Minna Sattler came to the Ruhr area at the age of fourteen , where she completed a commercial apprenticeship. She joined the SPD in 1908 and became a full-time cashier in the SPD district of Western Westphalia in 1912.

After the end of the First World War , Sattler co-founded the Arbeiterwohlfahrt (AWO) in Dortmund. In 1924 she attended a six-month women's course that was held at the Tinz folk high school . In 1925 and 1931, Sattler was a delegate of the SPD district at the Heidelberg party congress and the party congress in Leipzig and also a delegate to the women's conferences. From June 1928 to April 1933, Sattler was a member of the Dortmund city council.
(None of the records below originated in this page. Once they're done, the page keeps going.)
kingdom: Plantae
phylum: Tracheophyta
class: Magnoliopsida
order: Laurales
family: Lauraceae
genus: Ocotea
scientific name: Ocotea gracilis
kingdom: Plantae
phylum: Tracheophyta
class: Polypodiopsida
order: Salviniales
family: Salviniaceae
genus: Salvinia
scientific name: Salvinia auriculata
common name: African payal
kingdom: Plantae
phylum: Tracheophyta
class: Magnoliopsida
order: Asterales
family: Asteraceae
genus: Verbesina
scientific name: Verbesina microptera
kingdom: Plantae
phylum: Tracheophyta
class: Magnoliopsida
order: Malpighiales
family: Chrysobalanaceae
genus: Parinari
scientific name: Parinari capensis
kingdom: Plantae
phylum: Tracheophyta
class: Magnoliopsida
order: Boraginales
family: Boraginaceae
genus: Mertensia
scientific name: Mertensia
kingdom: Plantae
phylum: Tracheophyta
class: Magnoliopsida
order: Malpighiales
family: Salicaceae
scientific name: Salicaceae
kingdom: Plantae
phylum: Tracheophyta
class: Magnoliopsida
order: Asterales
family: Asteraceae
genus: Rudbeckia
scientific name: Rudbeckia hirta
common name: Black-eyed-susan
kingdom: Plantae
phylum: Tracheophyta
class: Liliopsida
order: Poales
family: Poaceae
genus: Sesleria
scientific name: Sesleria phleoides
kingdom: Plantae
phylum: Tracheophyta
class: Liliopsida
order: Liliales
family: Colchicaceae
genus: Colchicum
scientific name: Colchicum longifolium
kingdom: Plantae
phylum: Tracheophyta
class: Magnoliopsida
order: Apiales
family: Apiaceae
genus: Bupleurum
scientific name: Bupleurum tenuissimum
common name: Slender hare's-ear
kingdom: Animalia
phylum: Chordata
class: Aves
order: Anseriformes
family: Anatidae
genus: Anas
After the handover of power to the National Socialists , she had to go into hiding in May 1933. When she returned to Dortmund in 1934, she was briefly imprisoned. After that, she made her way as a grocery retailer. In Dortmund she belonged to the resistance group around Franz Klupsch . At the beginning of 1945 she was arrested again by the Gestapo and with luck escaped a murder.

From August 1945 she was again the main cashier in the SPD district and from 1946 to 1966 she worked as a full-time district manager of the AWO in Dortmund, where she also chaired. From 1946 to 1960 she was a member of the main board of the AWO.

The Minna-Sattler senior center in the Dortmund district of Brüninghausen and the Minna-Sattler-Strasse in Brackel are named after her.